Leer a Alessandro Baricco siempre supone adentrarse en un territorio donde la historia importa tanto como la forma en que se cuenta. En Seda, lo descubrí como un narrador capaz de hacer que la delicadeza y la sugerencia valieran más que la descripción explícita. Allí, la brevedad de los capítulos, el ritmo pausado y casi musical de la prosa, creaban una experiencia estética que se acercaba más a la poesía que a la novela tradicional.


En Abel, en cambio, me he encontrado con un Baricco que conserva esa cadencia particular, pero que la lleva a un terreno más áspero, más violento y a la vez más filosófico. El protagonista, Abel Crow, se mueve en un universo que evoca el western: duelos, paisajes desérticos, figuras solitarias. Sin embargo, lo que realmente cuenta no es la acción sino los fragmentos de su vida, presentados en capítulos breves y no lineales. Baricco construye la novela como si fuera un mosaico roto: cada pieza brilla por sí misma, y el lector debe recomponer el conjunto.

Lo interesante es cómo la técnica narrativa se convierte en el verdadero corazón del libro. En Seda, el artificio era la transparencia: la narración fluía como un hilo de seda, invisible, ligera, dejando que el vacío entre palabras lo completara el lector.

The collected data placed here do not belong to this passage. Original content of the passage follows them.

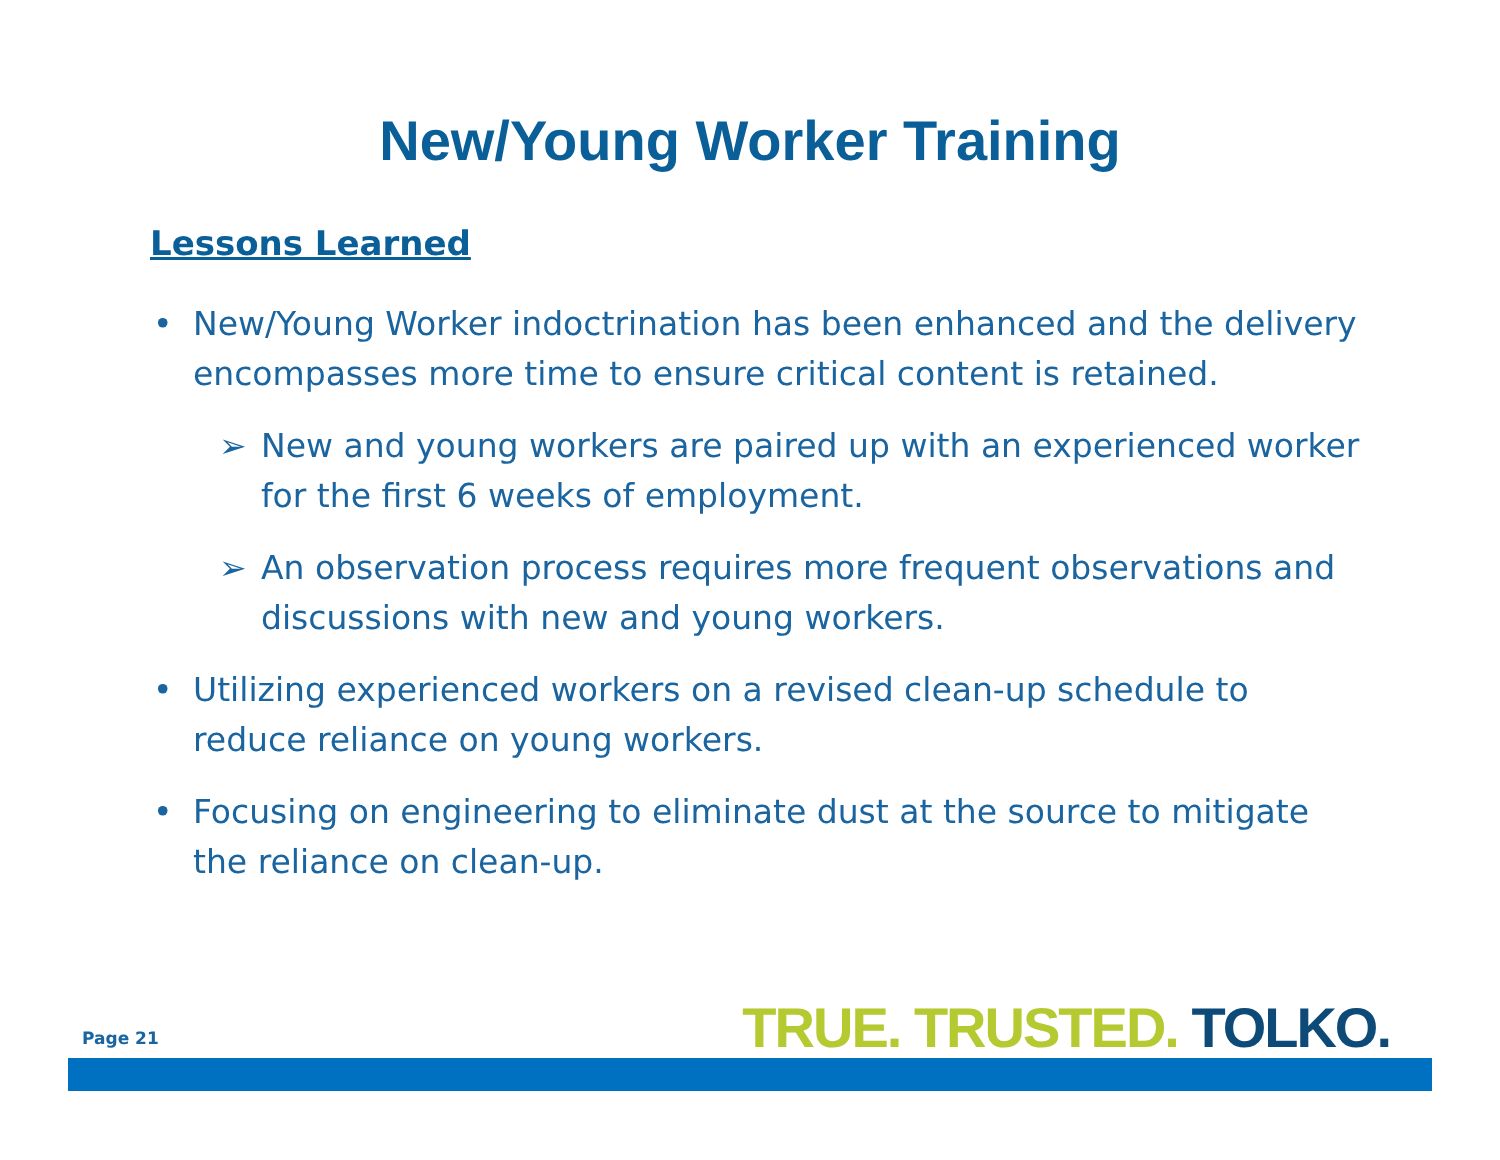New/Young Worker Training
Lessons Learned
• New/Young Worker indoctrination has been enhanced and the delivery encompasses more time to ensure critical content is retained.
➢ New and young workers are paired up with an experienced worker for the first 6 weeks of employment.
➢ An observation process requires more frequent observations and discussions with new and young workers.
• Utilizing experienced workers on a revised clean-up schedule to reduce reliance on young workers.
• Focusing on engineering to eliminate dust at the source to mitigate the reliance on clean-up.
Page 21 TRUE. TRUSTED. TOLKO.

En Abel, por el contrario, el artificio es la discontinuidad: saltos en el tiempo, perspectivas que se abren y se cierran, huecos que parecen imposibles de llenar. El efecto, sin embargo, es parecido: uno termina la novela con más preguntas que respuestas, con la sensación de que lo esencial está en lo que no se dice.

Si Seda se construía sobre la sugerencia erótica y la tensión del viaje, Abel se edifica sobre la reflexión metafísica y la frontera —no solo la geográfica, sino la que divide el destino de la libertad, el bien del mal, el recuerdo de la pérdida. Baricco parece decirnos que la vida, como la novela, no es una línea recta sino una sucesión de fragmentos que intentamos unir como podemos.

En lo personal, me ha resultado una lectura absorbente y exigente. Al principio cuesta entrar en el juego de saltos temporales, pero una vez aceptada la lógica fragmentaria, el libro cobra una fuerza casi hipnótica. Baricco demuestra que se puede tomar un género popular como el western y transformarlo en una meditación sobre el tiempo, la memoria y el sentido de existir.

No sé si Abel me ha emocionado con la misma intensidad que Seda, que guardo como una lectura inolvidable, pero sí me ha fascinado su forma de reinventarse. Donde Seda era pura delicadeza, Abel es aridez y violencia contenida; donde una era un susurro, la otra es un disparo en mitad del silencio. Ambas, sin embargo, confirman que Baricco no escribe historias, sino experiencias.